Pellín Rodríguez (December 4, 1926 – October 31, 1984), was a Salsa singer.  Rodríguez was a member of the musical group El Gran Combo and toured with them all over Latin America and Europe, gaining fame and popularity as a singer. In addition to his singing capabilities, Rodríguez had great comedic abilities and participated on comedy bits on various TV shows in Puerto Rico.

Early life
Pellín Rodríguez (born Pedro Rodríguez de Gracia  ) was born and raised in Santurce, a sector of San Juan, the capital city of Puerto Rico. His parents, Tomasita De Gracia and  Zenón Rodríguez, were poor and Rodríguez was only able to complete his primary education. He had to work in various jobs in order to help his family financially. During his adolescence, Rodríguez demonstrated his musical talents singing in church and in plays at school. He was related to Gilberto Concepción de Gracia, the principal founder of the Partido Independentista Puertorriqueño (Puerto Rican Independence Party), or PIP.

Musical career

Early Years
Rodríguez started his musical career in 1942 when he joined Leopoldo Salgado's Conjunto Moderno. Soon after Rodríguez joined Johnny Seguí's Dandies Del 42 followed by a short stint with Orquesta Carmelo Díaz Soler. Rodríguez also played with Moncho Usera's orchestra, Manuel "Canario" Jiménez quartet, Mario Dumont's orchestra, Rafael Muñoz orchestra and Rafael Elvira's Orquesta Tropicana where he shared vocal duties with Gilberto Monroig.

In 1947 Rodríguez was hired by Noro Morales to join his orchestra. During the late 1940s and early 1950s Rodríguez also played with Xavier Cugat, José Curbelo and Tito Puente in prestigious dancing venues in New York City such as the Palladium Ballroom, Paramount Theater and China Doll Club.

In 1954 Rodríguez recorded several singles with Alfred Levy's band (Alfredito And His Orchestra) which were later compiled on a few EPs and LPs.

Rodríguez has two writing credits on the songs Saoco and "El Mantequero", both recorded by Cortijo Y Su Combo between the late 50s and early 60s.

Rodríguez moved to Chicago in the mid 1950s, where he joined Orquesta Nuevo Ritmo de Cuba, led by Armando Sánchez.

In 1960 Rodríguez moved to Puerto Rico and played with Rafael Elvira's Super Orquesta Tropicana later followed by a short stint with Noro Morales Orchestra before joining El Gran Combo.

El Gran Combo
In 1962 after Cortijo Y Su Combo disbanded, some of its members got together and founded El Gran Combo.
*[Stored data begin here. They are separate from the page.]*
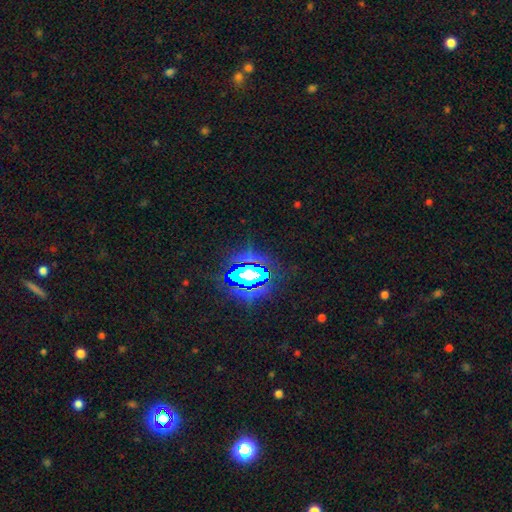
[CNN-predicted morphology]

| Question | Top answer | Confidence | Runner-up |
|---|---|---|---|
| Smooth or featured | star or artifact | 81% | smooth (12%) |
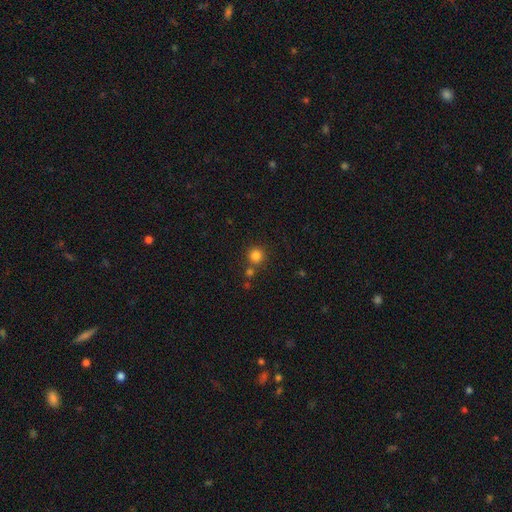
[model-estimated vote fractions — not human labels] Smooth or featured? smooth (82%)
How rounded? round (94%)
Merging? none (75%)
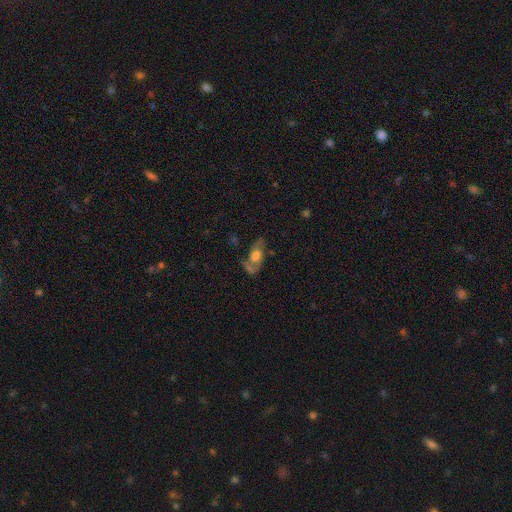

Rodríguez joined them and shared vocal duties with Andy Montañez.

Rodríguez toured with the group all over Europe and Latin America, gaining fame and popularity as a singer. Rodríguez was the lead singer for more than 100 songs with El Gran Combo and recorded over 20 studio albums with them.  Rodríguez also appears on over 20 compilations of the group.

During his decade with El Gran Combo, the group enjoyed commercial success and received several awards and international recognitions. Among them a couple of Gold Records.

In September 1972 El Gran Combo released the album Por El Libro. It was  Rodríguez last studio recording with the group. During rehearsals for their upcoming record, En Acción, the leader of El Gran Combo, Rafael Ithier found out that Rodríguez had signed a contract with Borinquen Records. Rodríguez told Ithier that he was going to record an album of Boleros and that he was going to continue singing Guarachas with El Gran Combo. Ithier felt that was not a good idea and was not willing to take that risk of having Rodríguez as a member of the band and as a solo artist at the same time. Ithier suggested that Rodríguez should leave the band and Rodríguez left to pursue a solo career.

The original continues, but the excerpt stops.